** Opening INFORMATION block **
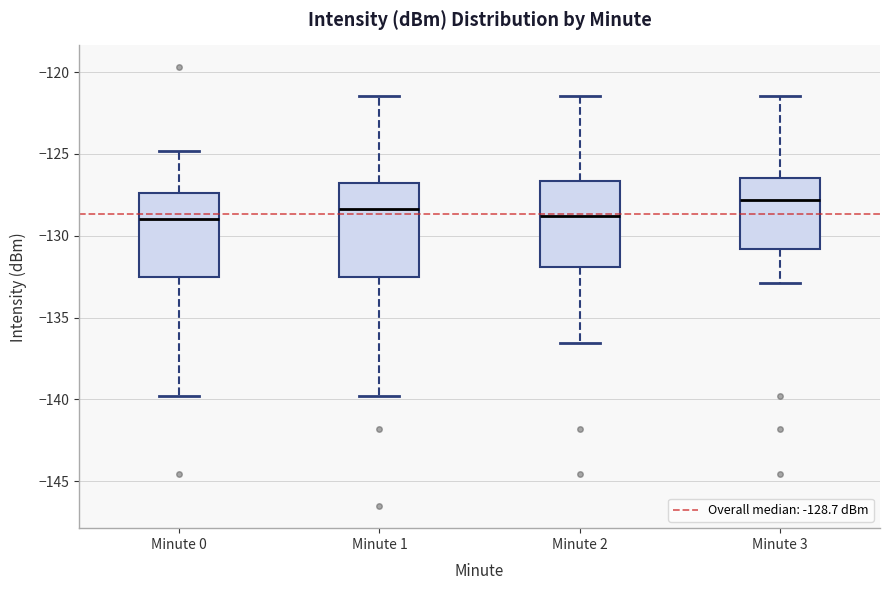

Reading left to right, transcribe this box plot: for each box, give where its median line is, the range the box spans, and where its two whiskers end, as read against the y-axis. The values are not printed on the chart, so give them approximately, as read against the axis.

Minute 0: median -129.0, box -132.5 to -127.5, whiskers -140.0 to -125.0
Minute 1: median -128.5, box -132.5 to -127.0, whiskers -140.0 to -121.5
Minute 2: median -129.0, box -132.0 to -126.5, whiskers -136.5 to -121.5
Minute 3: median -128.0, box -131.0 to -126.5, whiskers -133.0 to -121.5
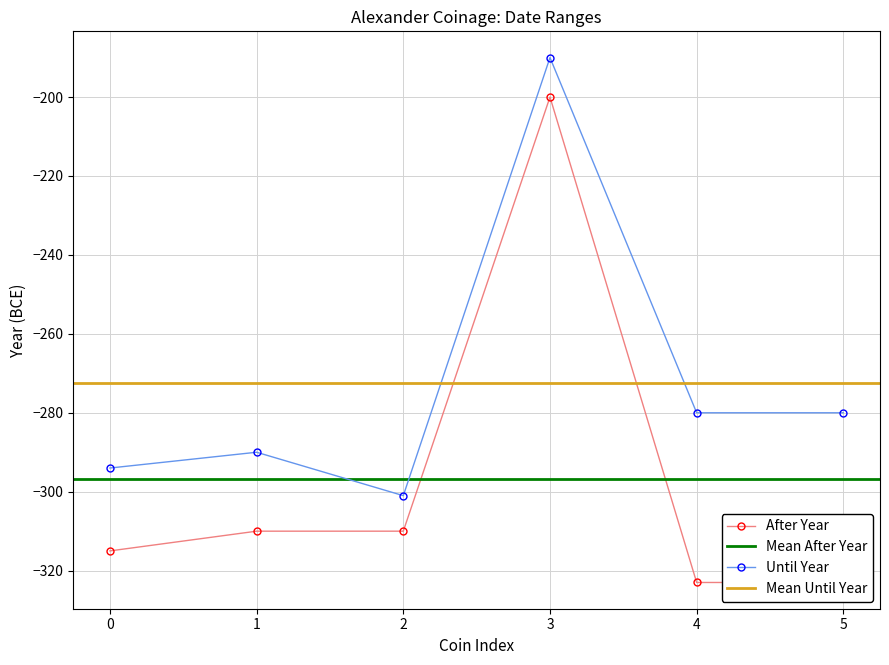

Which series has the largest range (max minus min)?

After Year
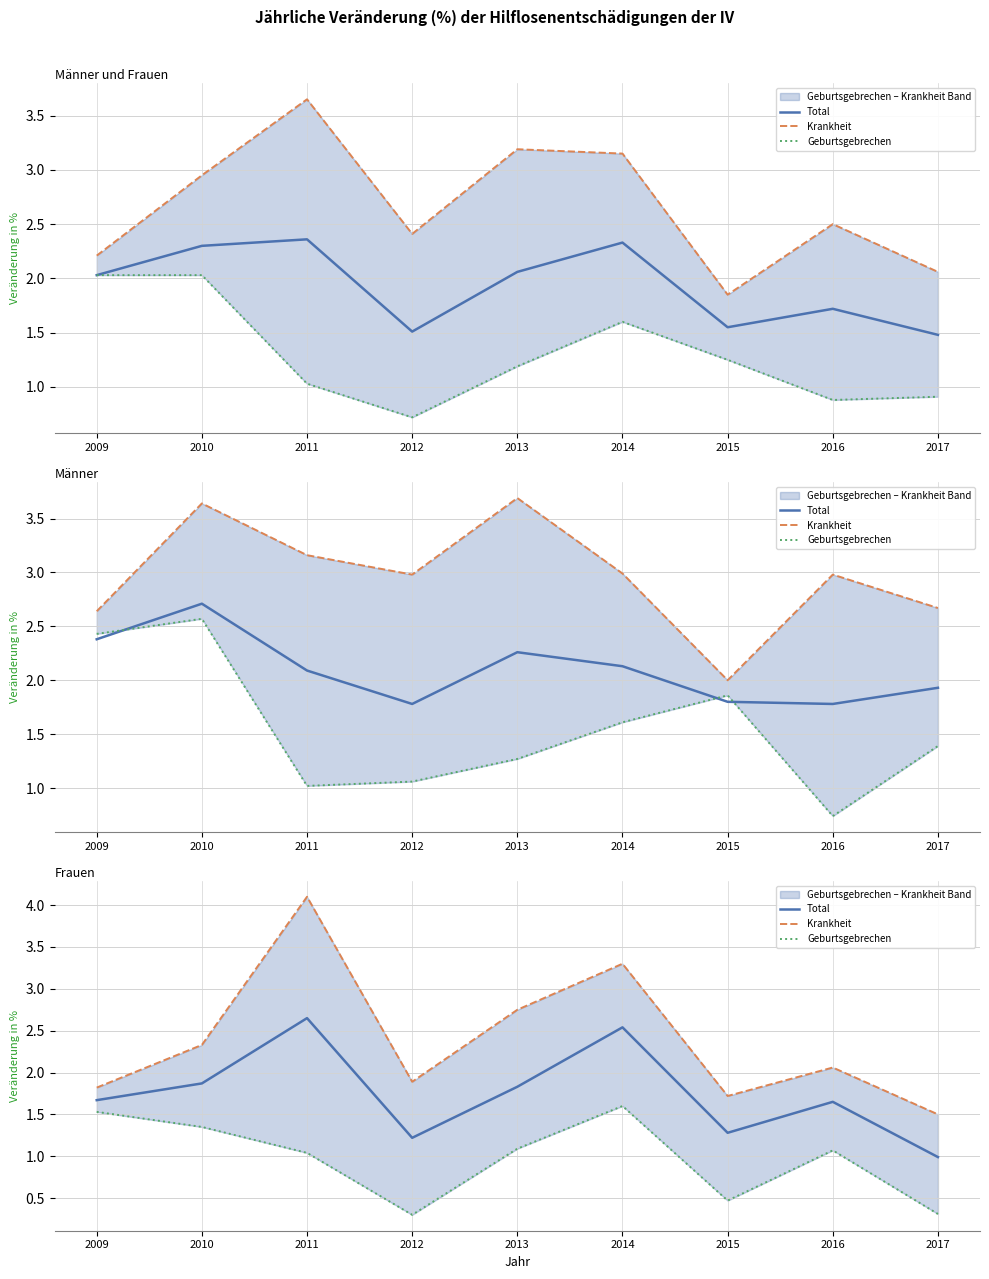

What are all the series names shown in the legend?

Total, Krankheit, Geburtsgebrechen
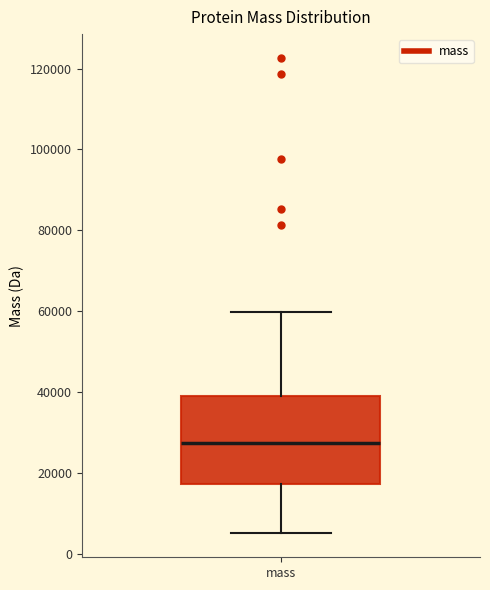

Transcribe this box plot: give where the median line is, the range the box spans, and where the two whiskers end, as read against the y-axis. The values are not printed on the chart, so give them approximately, as read against the axis.

median 28000, box 18000 to 40000, whiskers 6000 to 60000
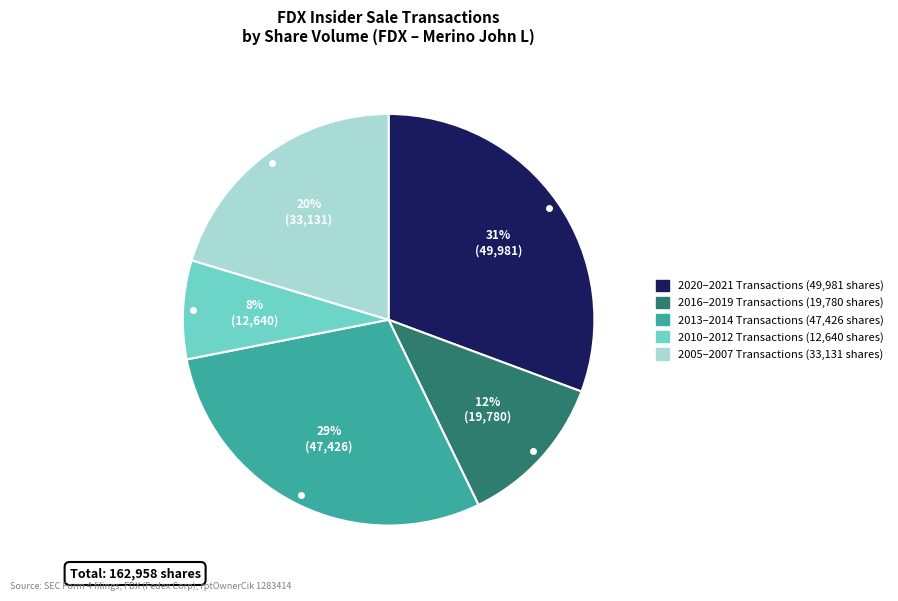

To the nearest percent, what is the difference between the largest and smallest slice percentages?

23%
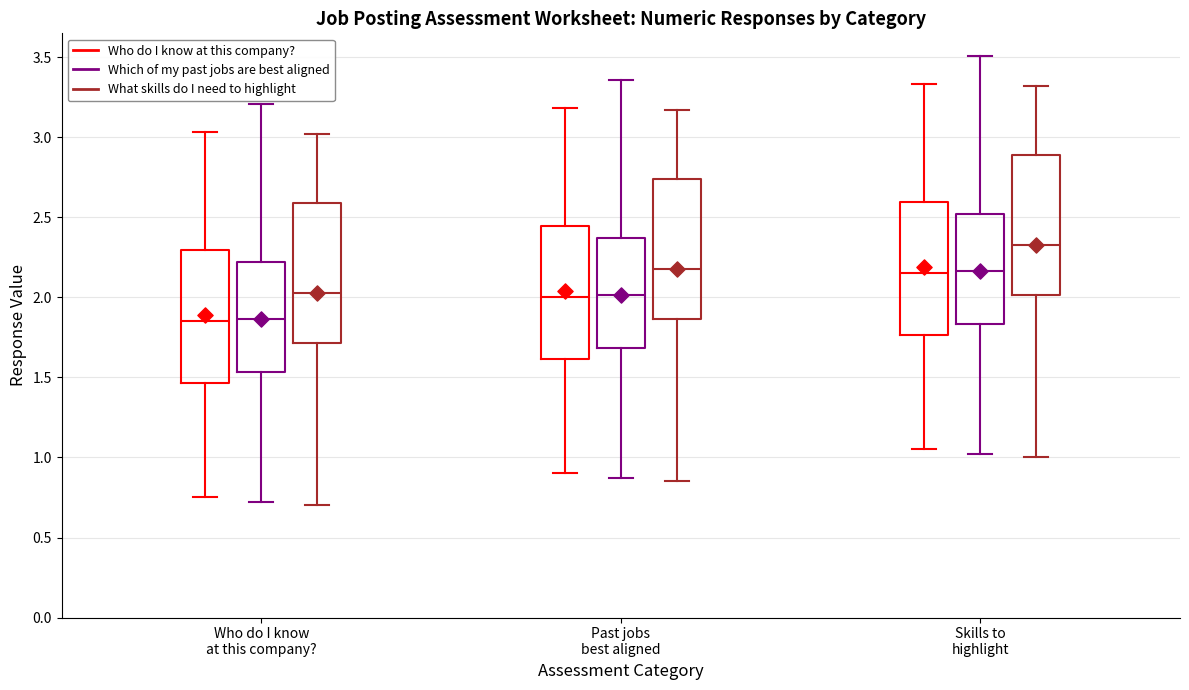

Reading left to right, transcribe this box plot: for each box, give where its median line is, the range the box spans, and where its two whiskers end, as read against the y-axis. The values are not printed on the chart, so give them approximately, as read against the axis.

Who do I know at this company? (Who do I know at this company?): median 1.85, box 1.45 to 2.30, whiskers 0.75 to 3.05
Who do I know at this company? (Which of my past jobs are best aligned): median 1.85, box 1.55 to 2.20, whiskers 0.70 to 3.20
Who do I know at this company? (What skills do I need to highlight): median 2.05, box 1.70 to 2.60, whiskers 0.70 to 3.00
Past jobs best aligned (Who do I know at this company?): median 2.00, box 1.60 to 2.45, whiskers 0.90 to 3.20
Past jobs best aligned (Which of my past jobs are best aligned): median 2.00, box 1.70 to 2.35, whiskers 0.85 to 3.35
Past jobs best aligned (What skills do I need to highlight): median 2.20, box 1.85 to 2.75, whiskers 0.85 to 3.15
Skills to highlight (Who do I know at this company?): median 2.15, box 1.75 to 2.60, whiskers 1.05 to 3.35
Skills to highlight (Which of my past jobs are best aligned): median 2.15, box 1.85 to 2.50, whiskers 1.00 to 3.50
Skills to highlight (What skills do I need to highlight): median 2.35, box 2.00 to 2.90, whiskers 1.00 to 3.30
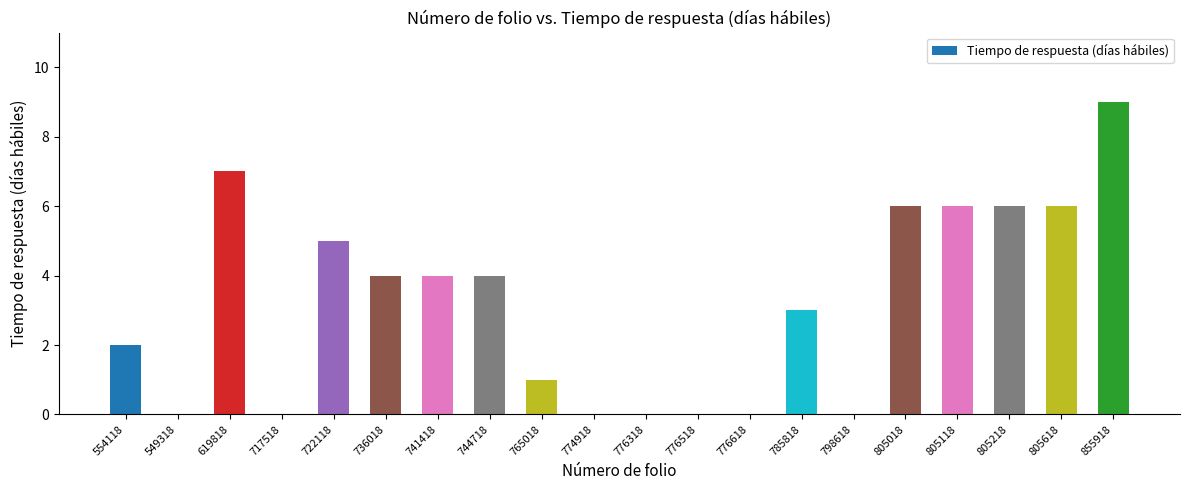

Reading left to right, what are all the values shown in this chart?

554118=2	549318=0	619818=7	717518=0	722118=5	736018=4	741418=4	744718=4	765018=1	774918=0	776318=0	776518=0	776618=0	785818=3	798618=0	805018=6	805118=6	805218=6	805618=6	855918=9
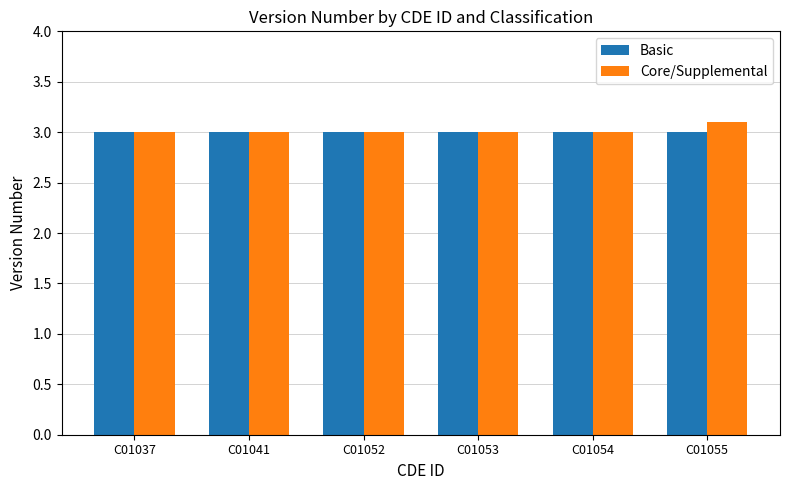

Which series has the widest spread of values?

Core/Supplemental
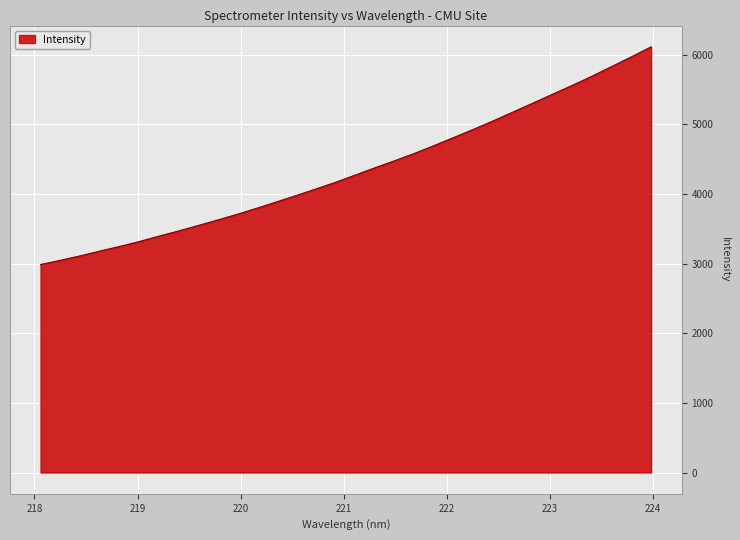

What is the greatest value displayed?

6111.2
** Closing INFORMATION block **
PROBLEM STATEMENT: Please rewrite the data from the line with "Core/Supplemental" through the end of the data, replacing "greatest" with "largest" and changing nothing else. Leave out the pictures.

SOLUTION TO THIS TASK:
Core/Supplemental

What is the largest value displayed?

6111.2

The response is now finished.